| Work task |
An exact, complete copy of the lines below is the expected answer.

[Stored data]
──────────────────────────────

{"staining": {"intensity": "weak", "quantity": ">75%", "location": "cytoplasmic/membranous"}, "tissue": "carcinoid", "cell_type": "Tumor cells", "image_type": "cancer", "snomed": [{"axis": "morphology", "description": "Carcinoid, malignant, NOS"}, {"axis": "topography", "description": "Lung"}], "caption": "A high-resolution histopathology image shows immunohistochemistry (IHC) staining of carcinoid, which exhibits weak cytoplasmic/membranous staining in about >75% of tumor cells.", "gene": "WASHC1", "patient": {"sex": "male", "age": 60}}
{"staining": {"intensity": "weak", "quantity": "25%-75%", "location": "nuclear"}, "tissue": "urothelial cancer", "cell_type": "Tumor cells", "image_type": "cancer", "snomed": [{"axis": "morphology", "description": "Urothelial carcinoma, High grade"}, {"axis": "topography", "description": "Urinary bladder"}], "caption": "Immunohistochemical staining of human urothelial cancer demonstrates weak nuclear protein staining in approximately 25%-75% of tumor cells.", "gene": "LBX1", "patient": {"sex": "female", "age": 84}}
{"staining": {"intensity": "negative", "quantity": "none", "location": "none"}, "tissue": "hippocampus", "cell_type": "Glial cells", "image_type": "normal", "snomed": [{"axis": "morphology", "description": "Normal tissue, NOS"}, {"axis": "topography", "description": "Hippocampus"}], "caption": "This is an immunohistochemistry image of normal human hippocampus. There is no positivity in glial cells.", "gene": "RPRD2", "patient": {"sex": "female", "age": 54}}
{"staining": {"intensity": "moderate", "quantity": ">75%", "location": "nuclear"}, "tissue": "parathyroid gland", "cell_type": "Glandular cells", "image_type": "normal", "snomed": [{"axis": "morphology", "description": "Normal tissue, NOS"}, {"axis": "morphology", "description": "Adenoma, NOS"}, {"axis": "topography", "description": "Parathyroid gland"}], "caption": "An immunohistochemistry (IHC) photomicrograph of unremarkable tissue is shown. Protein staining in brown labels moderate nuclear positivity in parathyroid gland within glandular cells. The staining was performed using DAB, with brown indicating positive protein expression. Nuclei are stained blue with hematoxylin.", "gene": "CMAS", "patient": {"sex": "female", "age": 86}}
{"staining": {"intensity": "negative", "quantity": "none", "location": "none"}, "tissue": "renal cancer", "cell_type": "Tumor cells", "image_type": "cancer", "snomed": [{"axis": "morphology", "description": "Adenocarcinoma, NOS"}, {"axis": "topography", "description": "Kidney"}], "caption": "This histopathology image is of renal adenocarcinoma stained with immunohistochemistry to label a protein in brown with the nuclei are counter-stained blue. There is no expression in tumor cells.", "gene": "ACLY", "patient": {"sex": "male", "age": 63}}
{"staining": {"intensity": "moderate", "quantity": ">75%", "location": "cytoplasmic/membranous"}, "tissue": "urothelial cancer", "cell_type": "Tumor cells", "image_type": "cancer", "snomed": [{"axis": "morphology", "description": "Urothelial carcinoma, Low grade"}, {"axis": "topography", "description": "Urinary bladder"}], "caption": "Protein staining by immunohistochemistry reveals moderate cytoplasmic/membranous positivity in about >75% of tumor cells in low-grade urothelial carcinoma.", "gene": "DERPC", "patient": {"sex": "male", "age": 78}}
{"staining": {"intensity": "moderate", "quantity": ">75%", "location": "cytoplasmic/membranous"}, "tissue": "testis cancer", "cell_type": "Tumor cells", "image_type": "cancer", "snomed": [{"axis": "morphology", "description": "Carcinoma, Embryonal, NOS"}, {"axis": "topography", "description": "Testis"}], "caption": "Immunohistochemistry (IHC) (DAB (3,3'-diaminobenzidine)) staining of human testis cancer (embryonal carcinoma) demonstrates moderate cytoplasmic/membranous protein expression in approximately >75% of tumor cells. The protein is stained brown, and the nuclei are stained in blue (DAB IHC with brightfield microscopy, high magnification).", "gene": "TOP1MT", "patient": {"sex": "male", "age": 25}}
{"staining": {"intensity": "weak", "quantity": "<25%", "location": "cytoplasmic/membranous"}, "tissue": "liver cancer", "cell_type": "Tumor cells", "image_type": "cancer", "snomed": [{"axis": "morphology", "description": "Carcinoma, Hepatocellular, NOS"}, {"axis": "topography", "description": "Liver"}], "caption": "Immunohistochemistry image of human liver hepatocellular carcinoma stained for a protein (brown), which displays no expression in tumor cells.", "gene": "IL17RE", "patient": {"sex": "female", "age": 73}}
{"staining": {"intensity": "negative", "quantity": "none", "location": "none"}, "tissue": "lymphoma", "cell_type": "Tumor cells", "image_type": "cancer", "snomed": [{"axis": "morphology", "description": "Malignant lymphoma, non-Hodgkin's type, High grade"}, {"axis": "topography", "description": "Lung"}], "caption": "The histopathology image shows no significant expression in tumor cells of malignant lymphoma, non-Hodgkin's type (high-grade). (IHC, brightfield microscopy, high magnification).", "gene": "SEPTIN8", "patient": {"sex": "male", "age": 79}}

──────────────────────────────

| Problem solution |
{"staining": {"intensity": "weak", "quantity": ">75%", "location": "cytoplasmic/membranous"}, "tissue": "carcinoid", "cell_type": "Tumor cells", "image_type": "cancer", "snomed": [{"axis": "morphology", "description": "Carcinoid, malignant, NOS"}, {"axis": "topography", "description": "Lung"}], "caption": "A high-resolution histopathology image shows immunohistochemistry (IHC) staining of carcinoid, which exhibits weak cytoplasmic/membranous staining in about >75% of tumor cells.", "gene": "WASHC1", "patient": {"sex": "male", "age": 60}}
{"staining": {"intensity": "weak", "quantity": "25%-75%", "location": "nuclear"}, "tissue": "urothelial cancer", "cell_type": "Tumor cells", "image_type": "cancer", "snomed": [{"axis": "morphology", "description": "Urothelial carcinoma, High grade"}, {"axis": "topography", "description": "Urinary bladder"}], "caption": "Immunohistochemical staining of human urothelial cancer demonstrates weak nuclear protein staining in approximately 25%-75% of tumor cells.", "gene": "LBX1", "patient": {"sex": "female", "age": 84}}
{"staining": {"intensity": "negative", "quantity": "none", "location": "none"}, "tissue": "hippocampus", "cell_type": "Glial cells", "image_type": "normal", "snomed": [{"axis": "morphology", "description": "Normal tissue, NOS"}, {"axis": "topography", "description": "Hippocampus"}], "caption": "This is an immunohistochemistry image of normal human hippocampus. There is no positivity in glial cells.", "gene": "RPRD2", "patient": {"sex": "female", "age": 54}}
{"staining": {"intensity": "moderate", "quantity": ">75%", "location": "nuclear"}, "tissue": "parathyroid gland", "cell_type": "Glandular cells", "image_type": "normal", "snomed": [{"axis": "morphology", "description": "Normal tissue, NOS"}, {"axis": "morphology", "description": "Adenoma, NOS"}, {"axis": "topography", "description": "Parathyroid gland"}], "caption": "An immunohistochemistry (IHC) photomicrograph of unremarkable tissue is shown. Protein staining in brown labels moderate nuclear positivity in parathyroid gland within glandular cells. The staining was performed using DAB, with brown indicating positive protein expression. Nuclei are stained blue with hematoxylin.", "gene": "CMAS", "patient": {"sex": "female", "age": 86}}
{"staining": {"intensity": "negative", "quantity": "none", "location": "none"}, "tissue": "renal cancer", "cell_type": "Tumor cells", "image_type": "cancer", "snomed": [{"axis": "morphology", "description": "Adenocarcinoma, NOS"}, {"axis": "topography", "description": "Kidney"}], "caption": "This histopathology image is of renal adenocarcinoma stained with immunohistochemistry to label a protein in brown with the nuclei are counter-stained blue. There is no expression in tumor cells.", "gene": "ACLY", "patient": {"sex": "male", "age": 63}}
{"staining": {"intensity": "moderate", "quantity": ">75%", "location": "cytoplasmic/membranous"}, "tissue": "urothelial cancer", "cell_type": "Tumor cells", "image_type": "cancer", "snomed": [{"axis": "morphology", "description": "Urothelial carcinoma, Low grade"}, {"axis": "topography", "description": "Urinary bladder"}], "caption": "Protein staining by immunohistochemistry reveals moderate cytoplasmic/membranous positivity in about >75% of tumor cells in low-grade urothelial carcinoma.", "gene": "DERPC", "patient": {"sex": "male", "age": 78}}
{"staining": {"intensity": "moderate", "quantity": ">75%", "location": "cytoplasmic/membranous"}, "tissue": "testis cancer", "cell_type": "Tumor cells", "image_type": "cancer", "snomed": [{"axis": "morphology", "description": "Carcinoma, Embryonal, NOS"}, {"axis": "topography", "description": "Testis"}], "caption": "Immunohistochemistry (IHC) (DAB (3,3'-diaminobenzidine)) staining of human testis cancer (embryonal carcinoma) demonstrates moderate cytoplasmic/membranous protein expression in approximately >75% of tumor cells. The protein is stained brown, and the nuclei are stained in blue (DAB IHC with brightfield microscopy, high magnification).", "gene": "TOP1MT", "patient": {"sex": "male", "age": 25}}
{"staining": {"intensity": "weak", "quantity": "<25%", "location": "cytoplasmic/membranous"}, "tissue": "liver cancer", "cell_type": "Tumor cells", "image_type": "cancer", "snomed": [{"axis": "morphology", "description": "Carcinoma, Hepatocellular, NOS"}, {"axis": "topography", "description": "Liver"}], "caption": "Immunohistochemistry image of human liver hepatocellular carcinoma stained for a protein (brown), which displays no expression in tumor cells.", "gene": "IL17RE", "patient": {"sex": "female", "age": 73}}
{"staining": {"intensity": "negative", "quantity": "none", "location": "none"}, "tissue": "lymphoma", "cell_type": "Tumor cells", "image_type": "cancer", "snomed": [{"axis": "morphology", "description": "Malignant lymphoma, non-Hodgkin's type, High grade"}, {"axis": "topography", "description": "Lung"}], "caption": "The histopathology image shows no significant expression in tumor cells of malignant lymphoma, non-Hodgkin's type (high-grade). (IHC, brightfield microscopy, high magnification).", "gene": "SEPTIN8", "patient": {"sex": "male", "age": 79}}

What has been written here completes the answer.